Offen lässt der EuGH, ob Innenleistungen im Organkreis – wie bislang von der Finanzverwaltung und Rechtsprechung angenommen – nicht steuerbar sind. So stellt der EuGH unmissverständlich fest, dass Organgesellschaften weiterhin selbständig eine unternehmerische Tätigkeit ausüben. Lediglich für Zwecke der Steueranmeldung und -abführung erfolgt eine Zusammenfassung als Organkreis. Somit sind aus Sicht des EuGH auch entgeltliche Leistungen zwischen Organträger und Organgesellschaft möglich. Ob diese jedoch zwingend dahingehend zu verstehen sind, dass auch Leistungen im Organkreis der Besteuerung unterliegen, lässt sich den Urteilen nicht eindeutig entnehmen. Eine dahingehende positive oder negative Aussage fehlt.
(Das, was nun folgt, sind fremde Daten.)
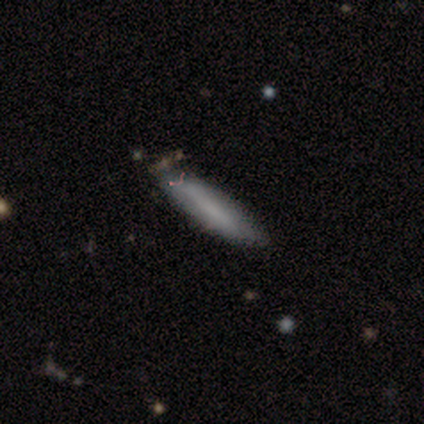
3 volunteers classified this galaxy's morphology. smooth 67%, featured or disk 33%, star or artifact 0%. Down the decision tree: how rounded — in between (50%, tied with cigar-shaped); merging — none (100%).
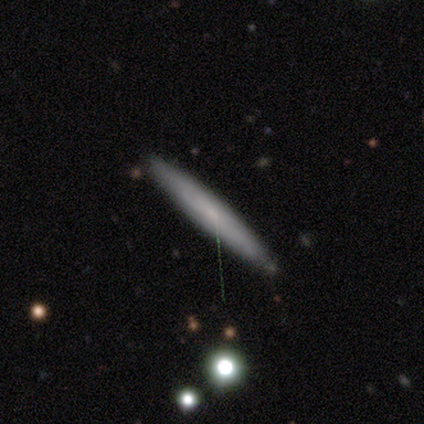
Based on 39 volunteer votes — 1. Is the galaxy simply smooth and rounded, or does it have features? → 64% smooth, 31% featured or disk, 5% star or artifact.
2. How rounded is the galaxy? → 92% cigar-shaped, 8% in between, 0% round.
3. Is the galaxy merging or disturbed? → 92% none, 3% minor disturbance, 3% major disturbance, 3% merger.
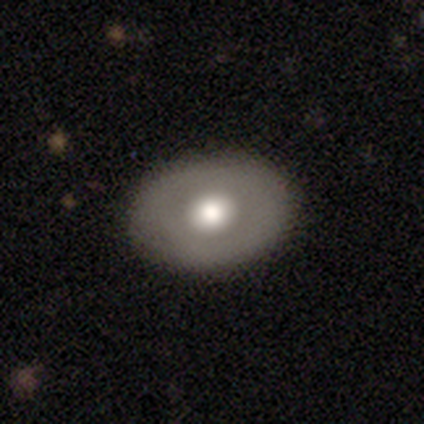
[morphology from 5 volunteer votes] Smooth or featured? smooth (60%)
How rounded? in between (100%)
Merging? none (100%)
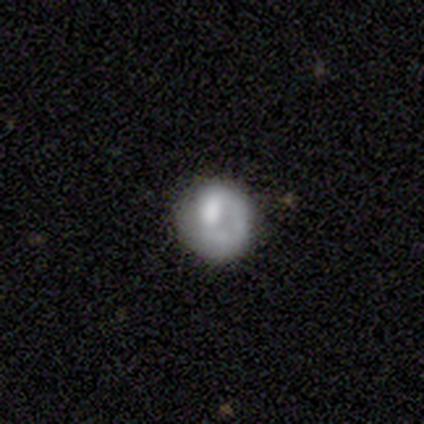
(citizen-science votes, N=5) smooth-or-featured: featured or disk: 60% | smooth: 40% | star or artifact: 0%
  disk-edge-on: no: 100% | yes: 0%
    bar: no: 100% | strong: 0% | weak: 0%
    has-spiral-arms: no: 67% | yes: 33%
    bulge-size: none: 67% | large: 33% | dominant: 0% | moderate: 0% | small: 0%
  merging: none: 40% (tied) | major disturbance: 40% (tied) | minor disturbance: 20% | merger: 0%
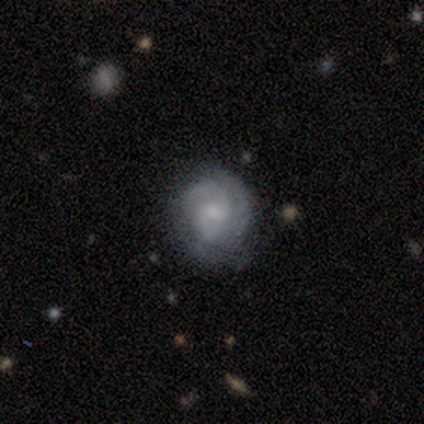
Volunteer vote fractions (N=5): smooth_or_featured: featured or disk (p=1.00)
disk_edge_on: no (p=1.00)
bar: no (p=0.60) [alt: weak p=0.40]
has_spiral_arms: yes (p=0.60) [alt: no p=0.40]
spiral_winding: loose (p=0.67) [alt: medium p=0.33]
spiral_arm_count: 2 (p=0.67) [alt: can't tell p=0.33]
bulge_size: small (p=0.60) [alt: large p=0.20]
merging: none (p=1.00)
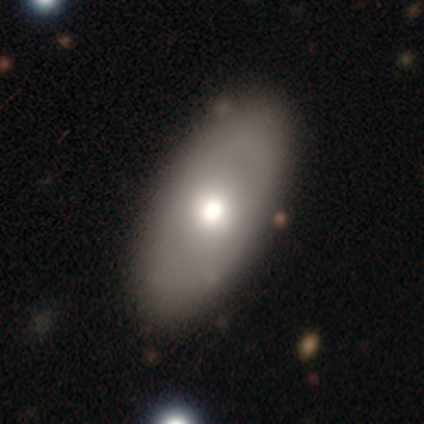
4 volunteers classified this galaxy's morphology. smooth 50%, featured or disk 25%, star or artifact 25%. Down the decision tree: how rounded — in between (100%); merging — none (67%).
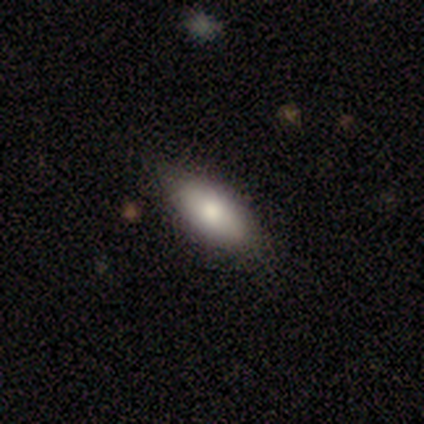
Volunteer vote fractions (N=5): A smooth galaxy with no disk features (100%) that is in between round and cigar-shaped (100%). Merging: none (60%).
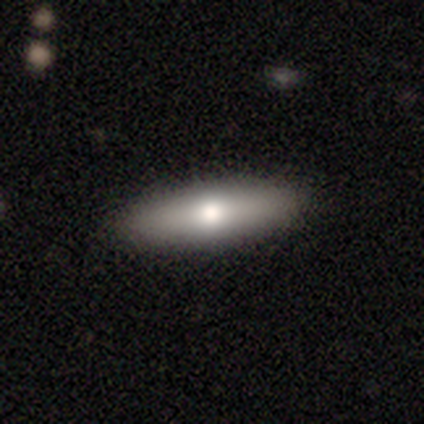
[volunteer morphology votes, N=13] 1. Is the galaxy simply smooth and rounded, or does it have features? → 62% smooth, 38% featured or disk, 0% star or artifact.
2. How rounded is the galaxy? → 62% in between, 38% cigar-shaped, 0% round.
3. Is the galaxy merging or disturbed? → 92% none, 8% major disturbance, 0% minor disturbance, 0% merger.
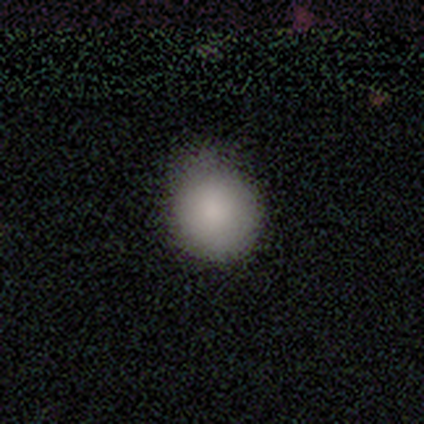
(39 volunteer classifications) Smooth or featured: smooth — 85% (star or artifact — 13%)
How rounded: round — 94% (in between — 6%)
Merging: none — 26% (minor disturbance — 24%)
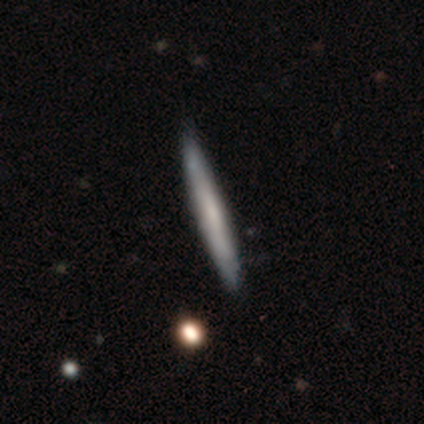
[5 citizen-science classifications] Smooth or featured? smooth (80%)
How rounded? cigar-shaped (100%)
Merging? none (100%)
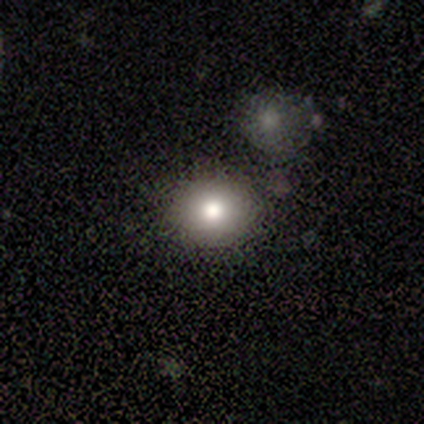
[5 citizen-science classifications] Morphology: type=smooth (60%); roundness=round (100%); merging=none (50%).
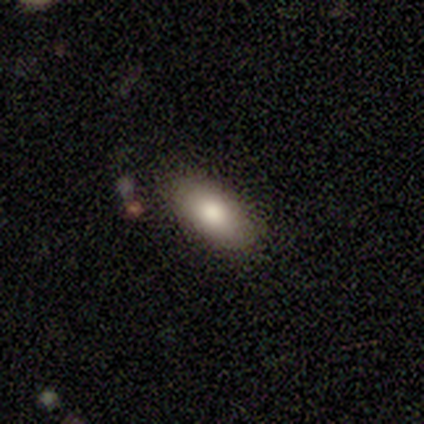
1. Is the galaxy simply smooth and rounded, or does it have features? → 100% smooth, 0% featured or disk, 0% star or artifact.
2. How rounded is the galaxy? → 100% in between, 0% round, 0% cigar-shaped.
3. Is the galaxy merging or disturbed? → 100% none, 0% minor disturbance, 0% major disturbance, 0% merger.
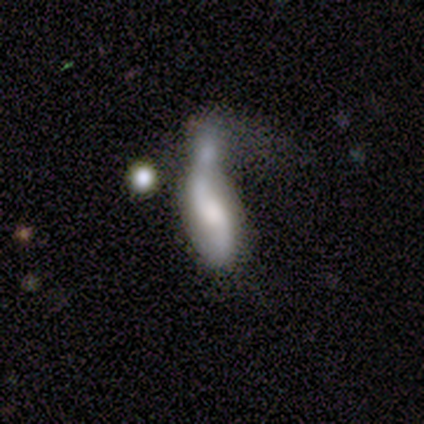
smooth_or_featured: featured or disk (p=0.63) [alt: smooth p=0.23]
disk_edge_on: no (p=1.00)
bar: weak (p=0.47) [tied with: no p=0.47]
has_spiral_arms: yes (p=1.00)
spiral_winding: loose (p=0.68) [alt: medium p=0.26]
spiral_arm_count: 2 (p=0.89) [alt: can't tell p=0.11]
bulge_size: moderate (p=0.42) [alt: large p=0.26]
merging: merger (p=0.62) [alt: major disturbance p=0.31]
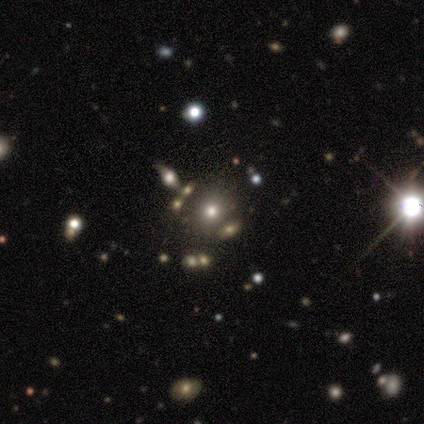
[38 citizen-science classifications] Smooth or featured: smooth — 50% (star or artifact — 42%)
How rounded: round — 89% (in between — 11%)
Merging: none — 68% (merger — 18%)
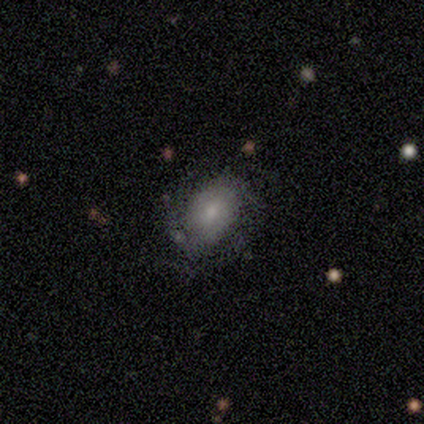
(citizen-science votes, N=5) Volunteers were most divided on "spiral arm count" (2-way tie): 2: 50%, can't tell: 50%, 1: 0%, 3: 0%, 4: 0%, more than 4: 0%. More confident: edge-on disk — no (100%); spiral winding — tight (100%); merging — none (80%); bar — no (67%); spiral arms — yes (67%); bulge size — moderate (67%); smooth or featured — featured or disk (60%).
Den Folgeentscheidungen des BFH kommt insoweit erhebliche Bedeutung zu. Sollte der BFH die Besteuerung von Innenleistungen vorsehen, wäre die Frage, inwieweit die Organschaft für die Steuerpflichtigen sinnvoll ist, zukünftig grundlegend neu zu bewerten. Eine rückwirkende Anwendung scheitert am klaren Wortlaut der Regelung des § 2 Abs. 2 Nr. 2 UStG sowie § 176 AO. Abhängig von der Entscheidung des BFH müsste der Gesetzgeber die Organschaft auch bzgl. dieses Punktes anpassen. Zudem fehlt es immer noch an einer gesetzlichen Einbeziehung der Personengesellschaften in den Organkreis.